Nevertheless, we all know that communication can smooth the most complicated of waltzes, and Mr. Srettha has placed his cards on the table, seeking a weekly tête-à-tête with BoT governor Sethaput Suthiwartnarueput. Picture the scene: two financial maestros, sipping coffee, discussing the symphony of numbers and policies that could set Thailand’s economic stage alight. Their recent rendezvous at the storied halls of Government House wasn’t a clandestine affair; rather, it was a public demonstration of the intricate interplay between political will and economic prudence.

Why, then, did Mr. Srettha feel the need to raise his voice against the rising policy rate? The answer is simple: empathy. His heartstrings tugged by the plight of the poor, the mom-and-pop shops, the little engines of the economy that could—until they hit the steep slope of high interest. High-stakes indeed. And when the Prime Minister airs his concerns on the digital megaphone of social media, you know the man means business.

Mr. Srettha, donning the twin hats of Prime Minister and finance minister, insists that his conversations with the governor are devoid of interference, but rich with concerns for the Thai economic tableau—from the domestic market’s buzzing bazaars to the global financial winds. They spoke of negative inflation, a tricky beast that’s been shadowing the market for months, exacerbated by the government’s well-meaning tango with oil and electricity prices, all in a bid to keep the cost of living from ballooning like a child’s party decoration getting out of hand.

The Prime Minister isn’t proposing a ballroom blitz; he’s extending an olive branch for regular collaboration—whether it be over a robust cup of coffee or within the BoT’s own hallowed halls. Communication is key, and Mr. Srettha is ready to turn the lock. The digital money handout scheme might be on the back-burner for now, but rest assured, the kitchen is still fired up for future fiscal feasts.

The wily deputy chairman Pichai Naripthaphan, of the ruling Pheu Thai Party, chimes in, adding his two baht to the conversation. He’s calling on the BoT to flex its financial muscles and churn out policies that invigorate an economy that’s been sleepwalking for too long.

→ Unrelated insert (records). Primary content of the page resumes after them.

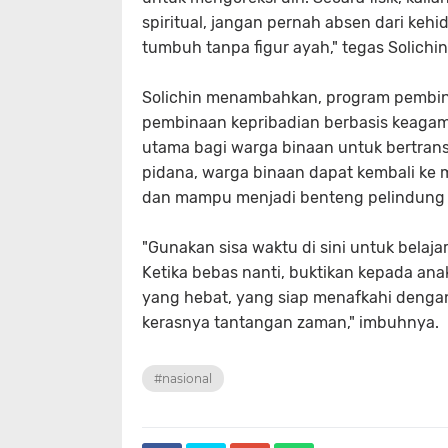
spiritual, jangan pernah absen dari ke
tumbuh tanpa figur ayah," tegas Solichi
Solichin menambahkan, program pembin
pembinaan kepribadian berbasis keaga
utama bagi warga binaan untuk bertrans
pidana, warga binaan dapat kembali ke
dan mampu menjadi benteng pelindung 
"Gunakan sisa waktu di sini untuk belaj
Ketika bebas nanti, buktikan kepada anak
yang hebat, yang siap menafkahi denga
kerasnya tantangan zaman," i
#nasional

Banking profits have soared to celestial heights, totaling 220 billion baht just last year, all while the economy limped along. Pichai’s eyebrow is rightfully raised: Is the BoT conducting this financial orchestra with the poise it should?

As the saga of Covid-19 unfolds, economic wounds from 2020 remain raw, with a growth hiccup of negative 6.1%, and yet, banks here hoarded 146 billion baht in profits. Compare this to their international cousins licking their wounds, and the disparity is as stark as a moonless night. Has the BoT been a diligent watchdog, ensuring these financial institutions don’t feast while the country fasts?

Mr. Pichai isn’t mincing words. He’s championing a BoT that’s proactive, that shows concern for the gargantuan debt dragon threatening to engulf the economy, the SMEs trapped in a maze of bad debts, and the liquidity labyrinth that’s all but dried up. The specter of deflation looms; exports are stumbling, and the public needs answers that go beyond the BoT’s upbeat proclaiming “All’s well!”

It’s high time, Mr. Pichai posits, for the BoT to script a narrative that’s as compelling as it is reassuring, to rev up the engines of the Thai economy before the proverbial carriage turns back into a pumpkin at midnight. Play the music, he says, and make it a tune the whole country can dance to.’